With the addition of the East Texas acreage, Berry expects its 2008 production would be 32,000-34,000 boe/d, or 19-26% higher than in 2007. Proved reserves at year's end are expected to be 235-245 million boe. Berry would be the operator of 100% of the acquired properties, and it would establish an East Texas-focused asset team based in Dallas to manage the properties. Berry also executed a services agreement for the sellers to operate the properties during the transition period.

"We certainly have horizontal aspirations here," Heinemann said, giving a nod to the rush by other gas producers that are building or increasing their stakes in the region.

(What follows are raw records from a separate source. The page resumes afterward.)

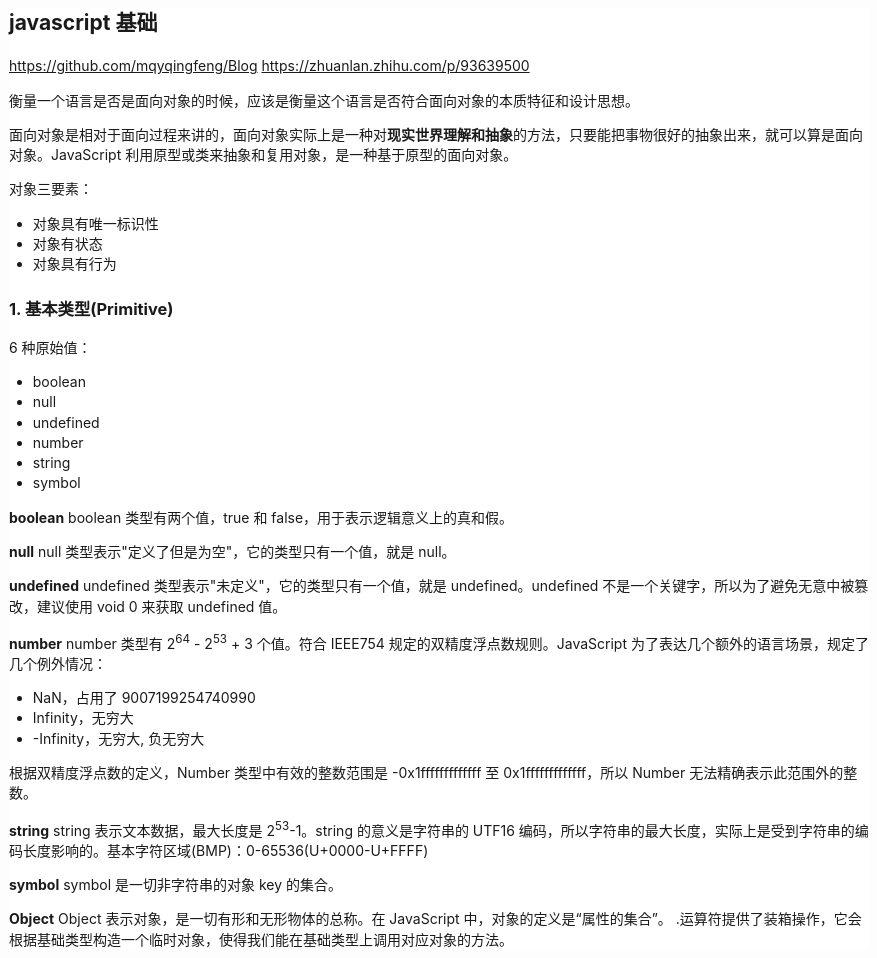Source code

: ## javascript 基础

https://github.com/mqyqingfeng/Blog
https://zhuanlan.zhihu.com/p/93639500

衡量一个语言是否是面向对象的时候，应该是衡量这个语言是否符合面向对象的本质特征和设计思想。

面向对象是相对于面向过程来讲的，面向对象实际上是一种对**现实世界理解和抽象**的方法，只要能把事物很好的抽象出来，就可以算是面向对象。JavaScript 利用原型或类来抽象和复用对象，是一种基于原型的面向对象。

对象三要素：

- 对象具有唯一标识性
- 对象有状态
- 对象具有行为

### 1. 基本类型(Primitive)

6 种原始值：

- boolean
- null
- undefined
- number
- string
- symbol

**boolean**
boolean 类型有两个值，true 和 false，用于表示逻辑意义上的真和假。

**null**
null 类型表示"定义了但是为空"，它的类型只有一个值，就是 null。

**undefined**
undefined 类型表示"未定义"，它的类型只有一个值，就是 undefined。undefined 不是一个关键字，所以为了避免无意中被篡改，建议使用 void 0 来获取 undefined 值。

**number**
number 类型有 2<sup>64</sup> - 2<sup>53</sup> + 3 个值。符合 IEEE754 规定的双精度浮点数规则。JavaScript 为了表达几个额外的语言场景，规定了几个例外情况：

- NaN，占用了 9007199254740990
- Infinity，无穷大
- \-Infinity，无穷大, 负无穷大

根据双精度浮点数的定义，Number 类型中有效的整数范围是 -0x1fffffffffffff 至 0x1fffffffffffff，所以 Number 无法精确表示此范围外的整数。

**string**
string 表示文本数据，最大长度是 2<sup>53</sup>-1。string 的意义是字符串的 UTF16 编码，所以字符串的最大长度，实际上是受到字符串的编码长度影响的。基本字符区域(BMP)：0-65536(U+0000-U+FFFF)

**symbol**
symbol 是一切非字符串的对象 key 的集合。

**Object**
Object 表示对象，是一切有形和无形物体的总称。在 JavaScript 中，对象的定义是“属性的集合”。
.运算符提供了装箱操作，它会根据基础类型构造一个临时对象，使得我们能在基础类型上调用对应对象的方法。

Berry would be joining some heavy hitters in East Texas, including EnCana Corp., Anadarko Petroleum Corp. and Chesapeake Energy Corp. XTO Energy Inc. decided last year to spend more money to develop its East Texas acreage, and Tuesday, the company agreed to pay $4.2 billion for Hunt Petroleum Corp., which has extensive acreage across the region (see related story). Cabot Oil & Gas Corp. earlier this month agreed to pay $603 million for some East Texas and northern Louisiana assets (see NGI, June 9). And Penn Virginia Corp. recently touted the success of a horizontal test well in Harrison County, which is expected to ramp-up at an initial rate of 10-15 MMcf/d (see NGI, June 2).

Berry now is testing two vertical wells drilled in the Bossier Shale in Limestone County and three vertical wells drilled in the Haynesville Shale in Harrison County. Also included in the acquisition is a gathering system valued at $20 million that is expected to gather all current and future production from the acquired properties.

The California-based producer will up its 2008 capital budget by $75 million as part of a longer range plan to spend $425 million in East Texas to develop the proved undeveloped and probable reserves. Full-life finding and development costs were estimated at $2.77/Mcfe. Five rigs currently are dedicated to the project.

"It's only day one," Heinemann said to analysts who wanted more specifics about what type of production Berry is forecasting in the coming years or whether it plans to add even more acreage. However, the CEO said once management has the opportunity to review the data, Berry likely "will pursue more deals" in the East Texas area.

The effective date of the transaction is Feb. 1, 2008, and closing is expected by mid-July. Initially the purchase is to be funded by borrowing from a new $1.5 billion senior secured credit facility with a $1 billion borrowing base. The company also is considering an equity offering.